Reading passage:
..............................

A histidine aspartate ionic lock gates the iron passage in miniferritins from Mycobacterium smegmatis [Protein Structure and Folding]

February 26th, 2014 by Williams, S. M., Chandran, A. V., Vijayabaskar, M. S., Roy, S., Balaram, H., Vishveshwara, S., Vijayan, M., Chatterji, D.

Dps (DNA-binding protein from starved cells) are dodecameric assemblies belonging to the ferritin family which can bind DNA, carry out ferroxidation and store iron in their shells. The ferritin-like trimeric pore harbors the channel for the entry and exit of iron. By representing the structure of Dps as a network we have identified a charge-driven interface formed by a histidine aspartate cluster at the pore interface unique to Mycobacterium smegmatis Dps protein, MsDps2. Site directed mutagenesis was employed to generate mutants to disrupt the charged interactions. Kinetics of iron uptake/release of the wild type and mutants were compared. Crystal structures were solved at a resolution of 1.8 - 2.2 Å for the various mutants to compare structural alterations vis-a-vis the wild type protein. The substitutions at the pore interface resulted in alterations in the side chain conformations leading to an overall weakening of the interface network, especially so in case of substitutions which alter the charge at the pore interface. Contrary to earlier findings where conserved aspartate residues were found crucial for iron release, we propose here that in case of MsDps2, it is the interplay of negative-positive potentials at the pore which enables proper functioning of the protein. In similar studies in ferritins, negative and positive patches near the iron exit pore were found to be important in iron uptake/release kinetics. The unique ionic cluster in MsDps2 makes it a suitable candidate to act as nano-delivery vehicle, as these gated pores can be manipulated to exhibit conformations allowing for slow or fast rates of iron release.

..............................

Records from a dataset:
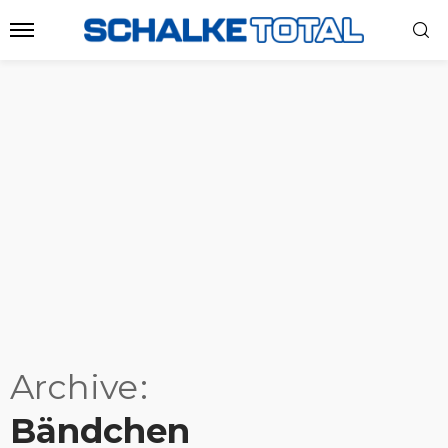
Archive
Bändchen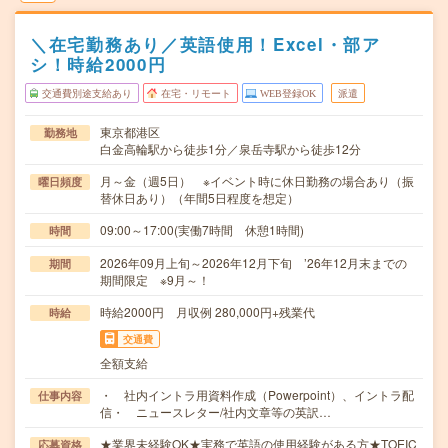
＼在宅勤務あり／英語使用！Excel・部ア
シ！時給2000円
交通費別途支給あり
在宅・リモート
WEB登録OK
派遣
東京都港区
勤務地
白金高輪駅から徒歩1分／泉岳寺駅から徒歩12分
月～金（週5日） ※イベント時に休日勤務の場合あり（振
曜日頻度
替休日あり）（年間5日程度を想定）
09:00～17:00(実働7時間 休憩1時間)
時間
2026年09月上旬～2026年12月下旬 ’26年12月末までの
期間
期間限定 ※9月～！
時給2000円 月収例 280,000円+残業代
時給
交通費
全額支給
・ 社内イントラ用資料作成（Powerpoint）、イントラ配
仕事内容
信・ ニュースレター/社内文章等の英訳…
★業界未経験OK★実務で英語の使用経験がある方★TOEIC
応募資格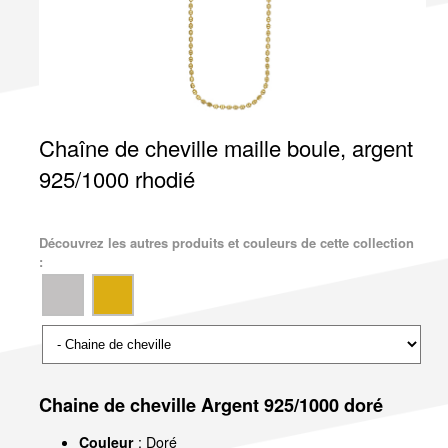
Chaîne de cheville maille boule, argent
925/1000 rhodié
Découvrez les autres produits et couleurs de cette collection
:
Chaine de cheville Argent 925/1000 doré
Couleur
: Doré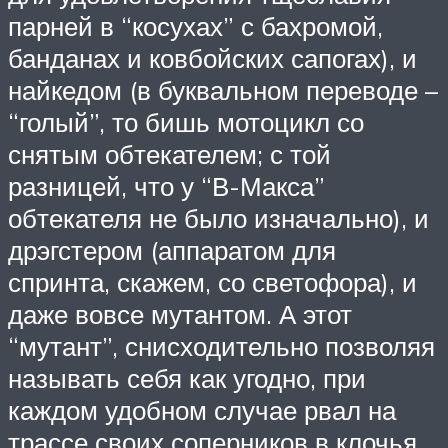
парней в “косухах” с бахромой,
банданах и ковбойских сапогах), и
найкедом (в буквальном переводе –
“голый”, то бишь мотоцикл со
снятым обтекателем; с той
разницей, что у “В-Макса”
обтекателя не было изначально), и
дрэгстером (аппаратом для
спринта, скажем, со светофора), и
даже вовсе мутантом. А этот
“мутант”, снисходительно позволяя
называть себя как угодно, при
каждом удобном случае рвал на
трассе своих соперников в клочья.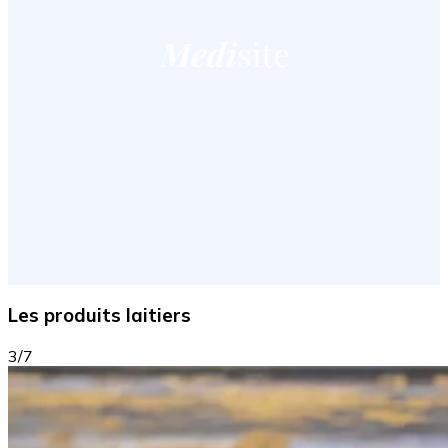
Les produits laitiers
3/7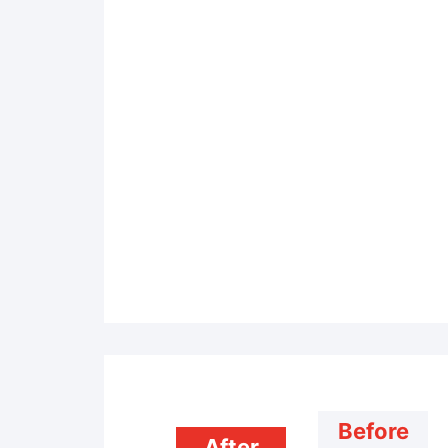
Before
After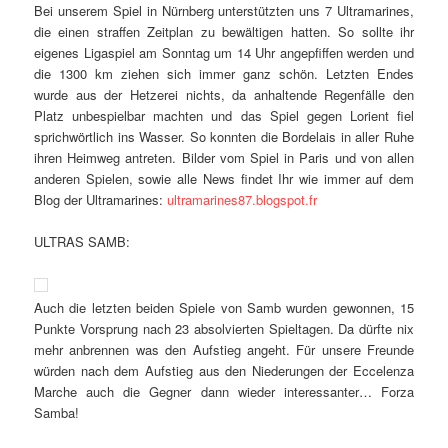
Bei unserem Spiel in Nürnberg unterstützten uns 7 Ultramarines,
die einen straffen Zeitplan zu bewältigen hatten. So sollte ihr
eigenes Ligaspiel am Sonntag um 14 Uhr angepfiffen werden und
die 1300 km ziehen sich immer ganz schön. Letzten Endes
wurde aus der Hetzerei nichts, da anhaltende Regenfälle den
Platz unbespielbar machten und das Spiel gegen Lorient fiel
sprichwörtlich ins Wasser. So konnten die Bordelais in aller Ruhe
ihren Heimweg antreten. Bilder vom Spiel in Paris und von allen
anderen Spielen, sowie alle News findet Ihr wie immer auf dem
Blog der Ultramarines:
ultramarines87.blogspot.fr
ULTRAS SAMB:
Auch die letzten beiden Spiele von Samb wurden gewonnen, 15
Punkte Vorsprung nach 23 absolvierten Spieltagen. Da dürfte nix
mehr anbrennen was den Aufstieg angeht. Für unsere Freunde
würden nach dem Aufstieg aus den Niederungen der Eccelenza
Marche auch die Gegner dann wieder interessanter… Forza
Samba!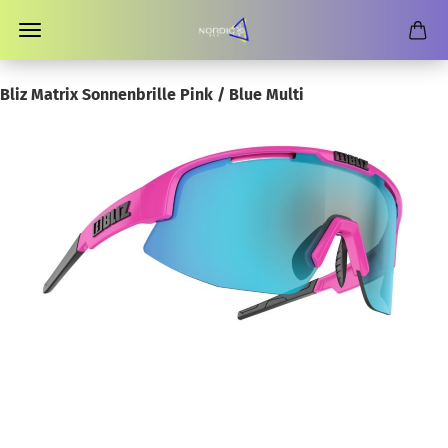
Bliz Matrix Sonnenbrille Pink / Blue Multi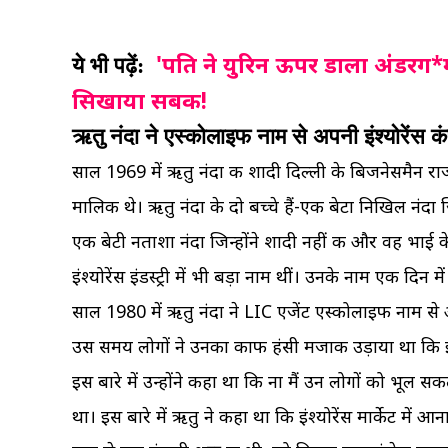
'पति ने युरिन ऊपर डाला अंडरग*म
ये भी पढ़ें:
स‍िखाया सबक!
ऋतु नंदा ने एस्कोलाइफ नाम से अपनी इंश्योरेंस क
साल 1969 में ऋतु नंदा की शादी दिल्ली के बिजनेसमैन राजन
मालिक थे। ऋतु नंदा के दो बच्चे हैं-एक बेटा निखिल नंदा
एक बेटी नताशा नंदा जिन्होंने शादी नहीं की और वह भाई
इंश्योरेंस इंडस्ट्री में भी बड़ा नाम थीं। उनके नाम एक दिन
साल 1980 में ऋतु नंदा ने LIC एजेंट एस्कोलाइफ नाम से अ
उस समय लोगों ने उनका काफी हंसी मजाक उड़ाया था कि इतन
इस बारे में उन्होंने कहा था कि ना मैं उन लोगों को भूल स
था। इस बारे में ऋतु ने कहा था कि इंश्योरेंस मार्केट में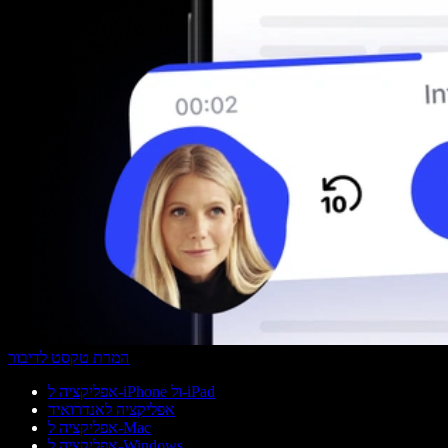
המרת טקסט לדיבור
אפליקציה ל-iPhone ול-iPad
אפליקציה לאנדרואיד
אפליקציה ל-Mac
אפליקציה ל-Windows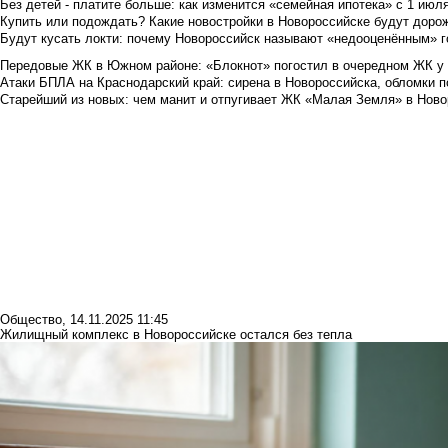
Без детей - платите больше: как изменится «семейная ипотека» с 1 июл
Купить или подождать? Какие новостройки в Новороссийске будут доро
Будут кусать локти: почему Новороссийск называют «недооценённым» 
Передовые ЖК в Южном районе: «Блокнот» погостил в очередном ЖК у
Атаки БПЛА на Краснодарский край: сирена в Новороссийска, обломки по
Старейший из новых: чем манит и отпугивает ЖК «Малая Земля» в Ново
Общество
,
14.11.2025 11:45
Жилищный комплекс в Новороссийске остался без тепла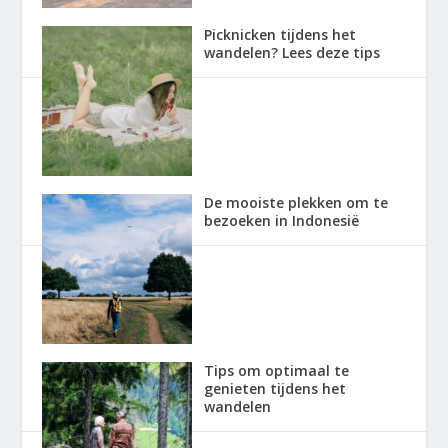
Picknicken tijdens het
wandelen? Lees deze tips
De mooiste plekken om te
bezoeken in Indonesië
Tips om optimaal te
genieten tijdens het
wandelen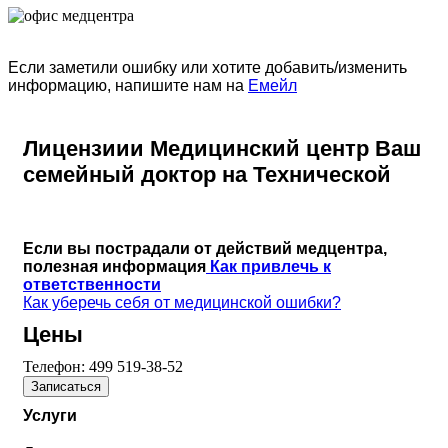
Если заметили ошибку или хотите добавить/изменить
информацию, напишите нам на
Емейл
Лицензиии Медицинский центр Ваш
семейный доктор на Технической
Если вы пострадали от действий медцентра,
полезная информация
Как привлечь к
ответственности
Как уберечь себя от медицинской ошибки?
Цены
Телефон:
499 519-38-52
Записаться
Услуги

..............................

Required tasks:
• a. List every author named in the byline of the abstract on miniferritins from Mycobacterium smegmatis.
• b. Write out the miniferritin abstract from "A histidine aspartate ionic" up to and including "M., Chatterji, D.".

Your responses:
• a.
Williams, S. M.
Chandran, A. V.
Vijayabaskar, M. S.
Roy, S.
Balaram, H.
Vishveshwara, S.
Vijayan, M.
Chatterji, D.

• b.
A histidine aspartate ionic lock gates the iron passage in miniferritins from Mycobacterium smegmatis [Protein Structure and Folding]

February 26th, 2014 by Williams, S. M., Chandran, A. V., Vijayabaskar, M. S., Roy, S., Balaram, H., Vishveshwara, S., Vijayan, M., Chatterji, D.